### [TASK STATEMENT]
From the first line to the last, restate the material word for word; pictures stay out.

--- SOURCE MATERIAL ---

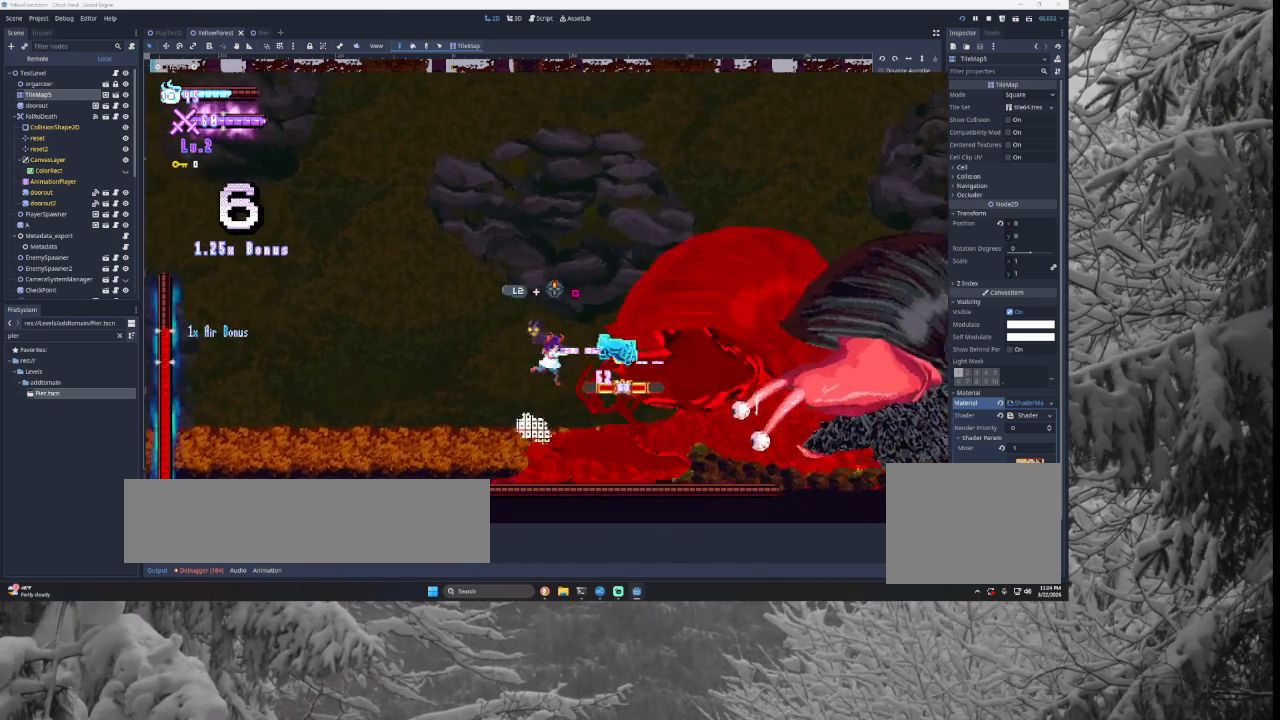
{"buttons": ["SQUARE"], "left_stick": "left", "right_stick": "center", "events": [[100, "left_stick", "center"], [167, "SQUARE", "up"], [200, "TRIANGLE", "up"], [267, "left_stick", "right"], [367, "SQUARE", "down"], [500, "left_stick", "left"]]}
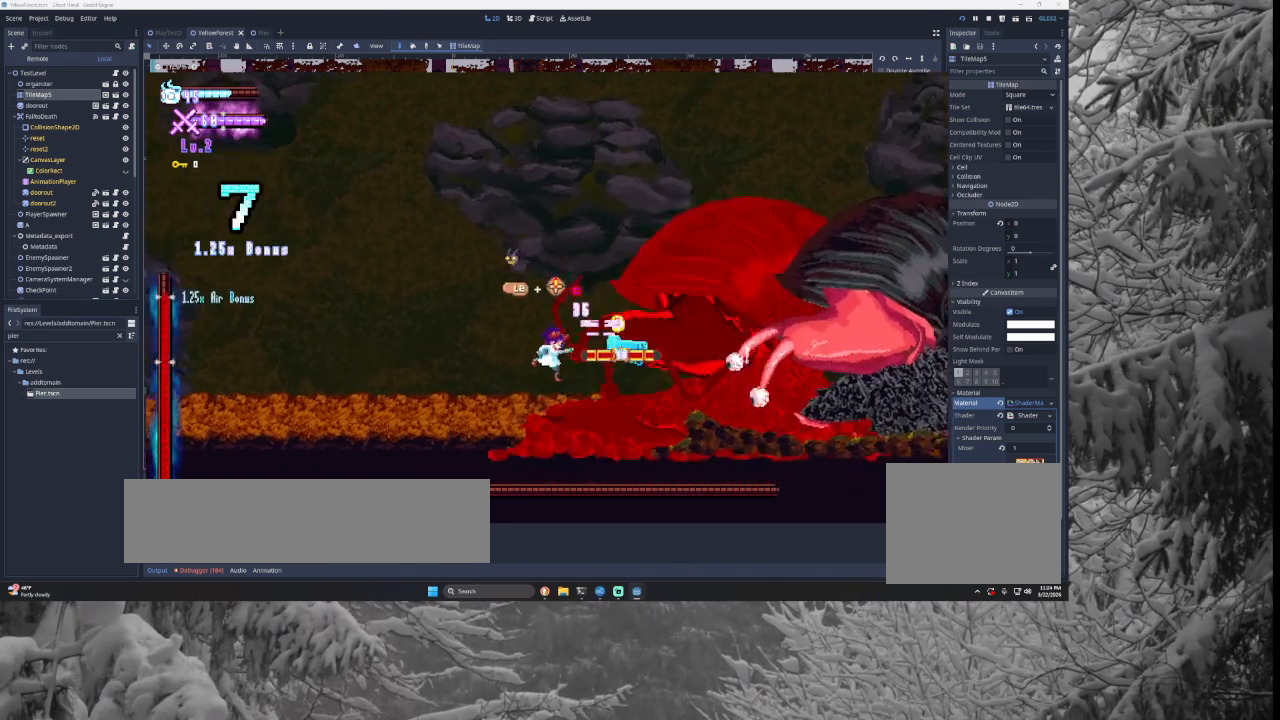
{"buttons": ["SQUARE", "TRIANGLE"], "left_stick": "left", "right_stick": "center", "events": [[100, "SQUARE", "up"], [267, "left_stick", "right"], [333, "TRIANGLE", "down"], [367, "SQUARE", "down"], [500, "left_stick", "left"]]}
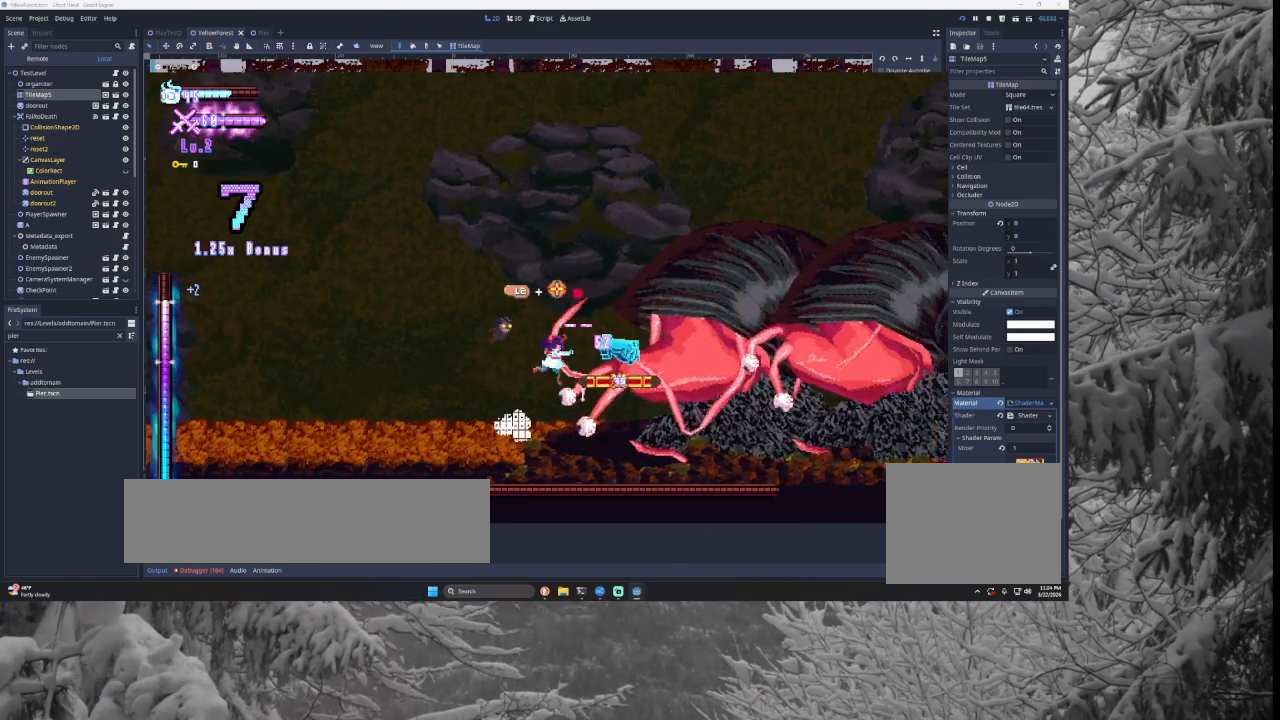
{"buttons": ["SQUARE"], "left_stick": "right", "right_stick": "center", "events": [[133, "left_stick", "center"], [200, "SQUARE", "up"], [267, "TRIANGLE", "up"], [300, "left_stick", "right"], [400, "SQUARE", "down"]]}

---

### [WRITTEN SOLUTION]
{"buttons": ["SQUARE"], "left_stick": "left", "right_stick": "center", "events": [[100, "left_stick", "center"], [167, "SQUARE", "up"], [200, "TRIANGLE", "up"], [267, "left_stick", "right"], [367, "SQUARE", "down"], [500, "left_stick", "left"]]}
{"buttons": ["SQUARE", "TRIANGLE"], "left_stick": "left", "right_stick": "center", "events": [[100, "SQUARE", "up"], [267, "left_stick", "right"], [333, "TRIANGLE", "down"], [367, "SQUARE", "down"], [500, "left_stick", "left"]]}
{"buttons": ["SQUARE"], "left_stick": "right", "right_stick": "center", "events": [[133, "left_stick", "center"], [200, "SQUARE", "up"], [267, "TRIANGLE", "up"], [300, "left_stick", "right"], [400, "SQUARE", "down"]]}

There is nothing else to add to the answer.